■ **Tarea asignada**:
Prolonga el texto sobre el deseo de nutrirse de la Palabra de Dios, comenzando justo después de su última oración.

■ **Pasaje mostrado**:
>>>
“Desead, como niños recién nacidos, la leche espiritual no adulterada,
para que por ella crezcáis para salvación.”
(1 Pedro 2:2-3)
Lo que está estrechamente relacionado con la oración como consecuencia de la salvación que Dios da, es el amor a la Palabra de Dios y el deseo de nutrirse de ella. No podemos separar la oración de la meditación de la Palabra. La oración sin la meditación de la Palabra puede conducirnos al fanatismo; leer la Palabra sin oración alimentará la inteligencia y la razón, y dejará el corazón frío.
Instintivamente, un recién nacido deseará alimentarse de leche: es una señal de buena salud y un síntoma normal de su vitalidad. Es lo mismo en el sentido espiritual. Para la nueva naturaleza de un recién nacido en Cristo, solo hay un alimento que conviene: es Cristo en las Escrituras. Él es la “leche espiritual no adulterada” que todo recién nacido en la familia de Dios desea sinceramente; esto es una cosa evidente, que acompaña la salvación y la vida espiritual. La vida divina en cada hijo de Dios necesita alimento para crecer, desarrollarse y alcanzar la madurez en Cristo.
<<<
■ **Datos proporcionados**:
>>>
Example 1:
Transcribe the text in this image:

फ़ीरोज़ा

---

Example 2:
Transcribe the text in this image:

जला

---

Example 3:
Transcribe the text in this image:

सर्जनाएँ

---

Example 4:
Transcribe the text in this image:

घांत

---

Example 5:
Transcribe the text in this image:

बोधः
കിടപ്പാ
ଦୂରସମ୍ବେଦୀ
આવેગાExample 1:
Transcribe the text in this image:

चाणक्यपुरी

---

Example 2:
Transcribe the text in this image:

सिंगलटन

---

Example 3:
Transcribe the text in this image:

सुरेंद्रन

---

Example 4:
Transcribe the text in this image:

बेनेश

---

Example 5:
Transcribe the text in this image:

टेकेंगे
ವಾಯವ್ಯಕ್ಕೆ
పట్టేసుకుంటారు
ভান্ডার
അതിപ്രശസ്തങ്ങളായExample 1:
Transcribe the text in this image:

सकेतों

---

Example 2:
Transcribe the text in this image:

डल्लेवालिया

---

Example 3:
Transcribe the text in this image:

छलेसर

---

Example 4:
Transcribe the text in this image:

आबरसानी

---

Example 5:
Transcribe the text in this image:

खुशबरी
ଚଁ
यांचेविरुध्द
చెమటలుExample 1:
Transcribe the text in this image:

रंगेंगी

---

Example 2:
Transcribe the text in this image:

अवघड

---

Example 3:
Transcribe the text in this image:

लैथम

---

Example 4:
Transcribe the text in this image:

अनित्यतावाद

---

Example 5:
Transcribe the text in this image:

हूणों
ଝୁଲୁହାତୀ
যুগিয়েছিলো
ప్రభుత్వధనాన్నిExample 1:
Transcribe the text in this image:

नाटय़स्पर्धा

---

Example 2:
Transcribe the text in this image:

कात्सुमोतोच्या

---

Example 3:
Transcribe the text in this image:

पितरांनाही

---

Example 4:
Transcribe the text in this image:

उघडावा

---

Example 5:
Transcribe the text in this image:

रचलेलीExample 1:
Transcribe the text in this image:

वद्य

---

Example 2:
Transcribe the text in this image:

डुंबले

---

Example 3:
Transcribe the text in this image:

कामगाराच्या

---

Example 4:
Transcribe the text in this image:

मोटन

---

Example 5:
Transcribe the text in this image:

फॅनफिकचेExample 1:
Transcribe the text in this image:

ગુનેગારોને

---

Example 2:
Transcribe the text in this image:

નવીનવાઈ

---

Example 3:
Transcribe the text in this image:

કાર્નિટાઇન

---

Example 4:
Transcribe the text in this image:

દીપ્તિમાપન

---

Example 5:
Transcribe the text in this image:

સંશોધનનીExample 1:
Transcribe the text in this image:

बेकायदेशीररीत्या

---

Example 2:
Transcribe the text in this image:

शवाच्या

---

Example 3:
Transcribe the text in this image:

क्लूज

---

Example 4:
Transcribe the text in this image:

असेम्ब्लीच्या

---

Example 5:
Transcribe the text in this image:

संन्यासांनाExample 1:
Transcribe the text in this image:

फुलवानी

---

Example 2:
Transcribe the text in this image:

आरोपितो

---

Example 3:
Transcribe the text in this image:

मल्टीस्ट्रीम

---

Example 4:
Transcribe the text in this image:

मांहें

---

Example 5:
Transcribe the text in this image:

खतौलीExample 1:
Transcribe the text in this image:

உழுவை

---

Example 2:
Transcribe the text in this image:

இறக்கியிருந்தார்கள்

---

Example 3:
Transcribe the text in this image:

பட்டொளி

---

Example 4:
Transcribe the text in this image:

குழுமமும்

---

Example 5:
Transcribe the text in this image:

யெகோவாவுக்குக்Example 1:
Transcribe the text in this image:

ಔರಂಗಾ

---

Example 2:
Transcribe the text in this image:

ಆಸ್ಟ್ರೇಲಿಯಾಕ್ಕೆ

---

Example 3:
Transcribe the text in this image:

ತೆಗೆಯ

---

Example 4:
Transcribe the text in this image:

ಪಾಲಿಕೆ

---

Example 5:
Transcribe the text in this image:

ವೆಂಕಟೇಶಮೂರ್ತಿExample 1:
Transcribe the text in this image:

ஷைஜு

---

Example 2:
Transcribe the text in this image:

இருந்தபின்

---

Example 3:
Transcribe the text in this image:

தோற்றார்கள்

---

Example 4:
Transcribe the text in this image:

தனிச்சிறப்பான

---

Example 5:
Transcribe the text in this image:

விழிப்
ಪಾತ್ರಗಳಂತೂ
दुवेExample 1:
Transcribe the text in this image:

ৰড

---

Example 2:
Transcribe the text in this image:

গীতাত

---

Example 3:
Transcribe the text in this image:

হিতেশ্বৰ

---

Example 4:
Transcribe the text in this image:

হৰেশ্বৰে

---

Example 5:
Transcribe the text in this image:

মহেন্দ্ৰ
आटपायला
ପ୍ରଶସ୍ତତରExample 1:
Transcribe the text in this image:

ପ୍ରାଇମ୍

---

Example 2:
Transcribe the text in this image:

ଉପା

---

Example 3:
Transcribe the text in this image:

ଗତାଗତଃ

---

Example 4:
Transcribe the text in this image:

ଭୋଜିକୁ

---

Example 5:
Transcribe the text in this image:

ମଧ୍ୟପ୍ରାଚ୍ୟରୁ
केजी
<<<
■ **Espacio de respuesta**:
De la misma manera que mantenemos nuestra vida natural con alimentos terrenales, también debemos alimentar nuestra nueva vida con alimento celestial proveniente de las Escrituras. Nuestra nueva naturaleza está hambrienta de este alimento: ella siente un gran deseo de meditar sobre aquello que la Escritura dice de Cristo. Si alguno es verdaderamente salvo, ello debería manifestarse; ¡es una de las consecuencias de la salvación!
¿Es esta hambre evidente en su vida? ¿Le gusta la Palabra de Dios y la desea cada día como alimento? Si no es así, hay algo que no está bien. Quizás ha perdido ese apetito porque se alimenta de las cosas del mundo en vez de las de Cristo. Usted sabe cuánto puede deteriorarse nuestro apetito por alimentos saludables y sustanciales si nos deleitamos en dulces y comidas rápidas que tienen muy poco valor nutricional. Espiritualmente, también es verdad.